- Opening Delimiter -
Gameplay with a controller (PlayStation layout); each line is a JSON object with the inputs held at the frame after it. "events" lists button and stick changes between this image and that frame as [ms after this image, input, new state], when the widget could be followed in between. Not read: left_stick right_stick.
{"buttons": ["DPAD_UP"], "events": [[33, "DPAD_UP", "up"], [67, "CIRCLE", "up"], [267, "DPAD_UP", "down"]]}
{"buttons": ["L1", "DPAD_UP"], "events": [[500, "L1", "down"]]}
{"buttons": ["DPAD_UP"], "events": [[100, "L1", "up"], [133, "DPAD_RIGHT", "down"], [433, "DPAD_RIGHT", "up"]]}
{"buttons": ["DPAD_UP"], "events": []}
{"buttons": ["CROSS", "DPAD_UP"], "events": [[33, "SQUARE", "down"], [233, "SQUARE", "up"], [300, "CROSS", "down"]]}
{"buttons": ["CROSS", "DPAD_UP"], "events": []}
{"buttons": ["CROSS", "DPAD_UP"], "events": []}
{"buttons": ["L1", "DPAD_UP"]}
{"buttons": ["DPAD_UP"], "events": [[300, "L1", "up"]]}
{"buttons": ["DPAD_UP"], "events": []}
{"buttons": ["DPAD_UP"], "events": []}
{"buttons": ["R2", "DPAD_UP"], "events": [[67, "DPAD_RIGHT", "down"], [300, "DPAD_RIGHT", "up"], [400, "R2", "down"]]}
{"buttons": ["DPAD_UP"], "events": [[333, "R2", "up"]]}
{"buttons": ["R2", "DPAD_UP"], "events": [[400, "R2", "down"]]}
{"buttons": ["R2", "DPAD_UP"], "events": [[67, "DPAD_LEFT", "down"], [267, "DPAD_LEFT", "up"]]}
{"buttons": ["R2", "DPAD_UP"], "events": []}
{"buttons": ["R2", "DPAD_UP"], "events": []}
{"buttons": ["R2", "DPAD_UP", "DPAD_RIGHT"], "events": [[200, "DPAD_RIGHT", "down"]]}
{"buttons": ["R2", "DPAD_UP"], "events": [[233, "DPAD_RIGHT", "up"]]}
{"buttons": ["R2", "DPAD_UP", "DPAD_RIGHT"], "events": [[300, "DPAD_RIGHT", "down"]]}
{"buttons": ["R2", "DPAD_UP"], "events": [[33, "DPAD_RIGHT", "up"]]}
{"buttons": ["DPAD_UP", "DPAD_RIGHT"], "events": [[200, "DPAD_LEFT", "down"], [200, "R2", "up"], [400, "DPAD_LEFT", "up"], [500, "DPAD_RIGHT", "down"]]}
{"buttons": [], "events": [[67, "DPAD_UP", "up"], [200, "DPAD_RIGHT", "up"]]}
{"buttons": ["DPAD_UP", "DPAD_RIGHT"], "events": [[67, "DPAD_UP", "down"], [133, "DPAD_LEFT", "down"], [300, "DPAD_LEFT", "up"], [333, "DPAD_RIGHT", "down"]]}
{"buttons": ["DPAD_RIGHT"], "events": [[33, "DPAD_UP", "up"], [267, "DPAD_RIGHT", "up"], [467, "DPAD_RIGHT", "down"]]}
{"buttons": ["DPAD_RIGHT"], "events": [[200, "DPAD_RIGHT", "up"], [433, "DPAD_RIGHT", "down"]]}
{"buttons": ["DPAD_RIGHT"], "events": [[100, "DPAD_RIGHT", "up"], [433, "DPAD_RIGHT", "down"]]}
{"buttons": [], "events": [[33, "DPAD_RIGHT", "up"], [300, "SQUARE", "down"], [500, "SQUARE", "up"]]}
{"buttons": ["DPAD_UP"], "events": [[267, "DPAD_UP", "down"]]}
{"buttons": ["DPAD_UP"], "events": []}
- Closing Delimiter -
# [WHAT THE EXERCISE ASKS]
Every line of the material must be returned exactly as it appears.

# [ANSWER SPACE]
Gameplay with a controller (PlayStation layout); each line is a JSON object with the inputs held at the frame after it. "events" lists button and stick changes between this image and that frame as [ms after this image, input, new state], when the widget could be followed in between. Not read: left_stick right_stick.
{"buttons": ["DPAD_UP"], "events": [[33, "DPAD_UP", "up"], [67, "CIRCLE", "up"], [267, "DPAD_UP", "down"]]}
{"buttons": ["L1", "DPAD_UP"], "events": [[500, "L1", "down"]]}
{"buttons": ["DPAD_UP"], "events": [[100, "L1", "up"], [133, "DPAD_RIGHT", "down"], [433, "DPAD_RIGHT", "up"]]}
{"buttons": ["DPAD_UP"], "events": []}
{"buttons": ["CROSS", "DPAD_UP"], "events": [[33, "SQUARE", "down"], [233, "SQUARE", "up"], [300, "CROSS", "down"]]}
{"buttons": ["CROSS", "DPAD_UP"], "events": []}
{"buttons": ["CROSS", "DPAD_UP"], "events": []}
{"buttons": ["L1", "DPAD_UP"]}
{"buttons": ["DPAD_UP"], "events": [[300, "L1", "up"]]}
{"buttons": ["DPAD_UP"], "events": []}
{"buttons": ["DPAD_UP"], "events": []}
{"buttons": ["R2", "DPAD_UP"], "events": [[67, "DPAD_RIGHT", "down"], [300, "DPAD_RIGHT", "up"], [400, "R2", "down"]]}
{"buttons": ["DPAD_UP"], "events": [[333, "R2", "up"]]}
{"buttons": ["R2", "DPAD_UP"], "events": [[400, "R2", "down"]]}
{"buttons": ["R2", "DPAD_UP"], "events": [[67, "DPAD_LEFT", "down"], [267, "DPAD_LEFT", "up"]]}
{"buttons": ["R2", "DPAD_UP"], "events": []}
{"buttons": ["R2", "DPAD_UP"], "events": []}
{"buttons": ["R2", "DPAD_UP", "DPAD_RIGHT"], "events": [[200, "DPAD_RIGHT", "down"]]}
{"buttons": ["R2", "DPAD_UP"], "events": [[233, "DPAD_RIGHT", "up"]]}
{"buttons": ["R2", "DPAD_UP", "DPAD_RIGHT"], "events": [[300, "DPAD_RIGHT", "down"]]}
{"buttons": ["R2", "DPAD_UP"], "events": [[33, "DPAD_RIGHT", "up"]]}
{"buttons": ["DPAD_UP", "DPAD_RIGHT"], "events": [[200, "DPAD_LEFT", "down"], [200, "R2", "up"], [400, "DPAD_LEFT", "up"], [500, "DPAD_RIGHT", "down"]]}
{"buttons": [], "events": [[67, "DPAD_UP", "up"], [200, "DPAD_RIGHT", "up"]]}
{"buttons": ["DPAD_UP", "DPAD_RIGHT"], "events": [[67, "DPAD_UP", "down"], [133, "DPAD_LEFT", "down"], [300, "DPAD_LEFT", "up"], [333, "DPAD_RIGHT", "down"]]}
{"buttons": ["DPAD_RIGHT"], "events": [[33, "DPAD_UP", "up"], [267, "DPAD_RIGHT", "up"], [467, "DPAD_RIGHT", "down"]]}
{"buttons": ["DPAD_RIGHT"], "events": [[200, "DPAD_RIGHT", "up"], [433, "DPAD_RIGHT", "down"]]}
{"buttons": ["DPAD_RIGHT"], "events": [[100, "DPAD_RIGHT", "up"], [433, "DPAD_RIGHT", "down"]]}
{"buttons": [], "events": [[33, "DPAD_RIGHT", "up"], [300, "SQUARE", "down"], [500, "SQUARE", "up"]]}
{"buttons": ["DPAD_UP"], "events": [[267, "DPAD_UP", "down"]]}
{"buttons": ["DPAD_UP"], "events": []}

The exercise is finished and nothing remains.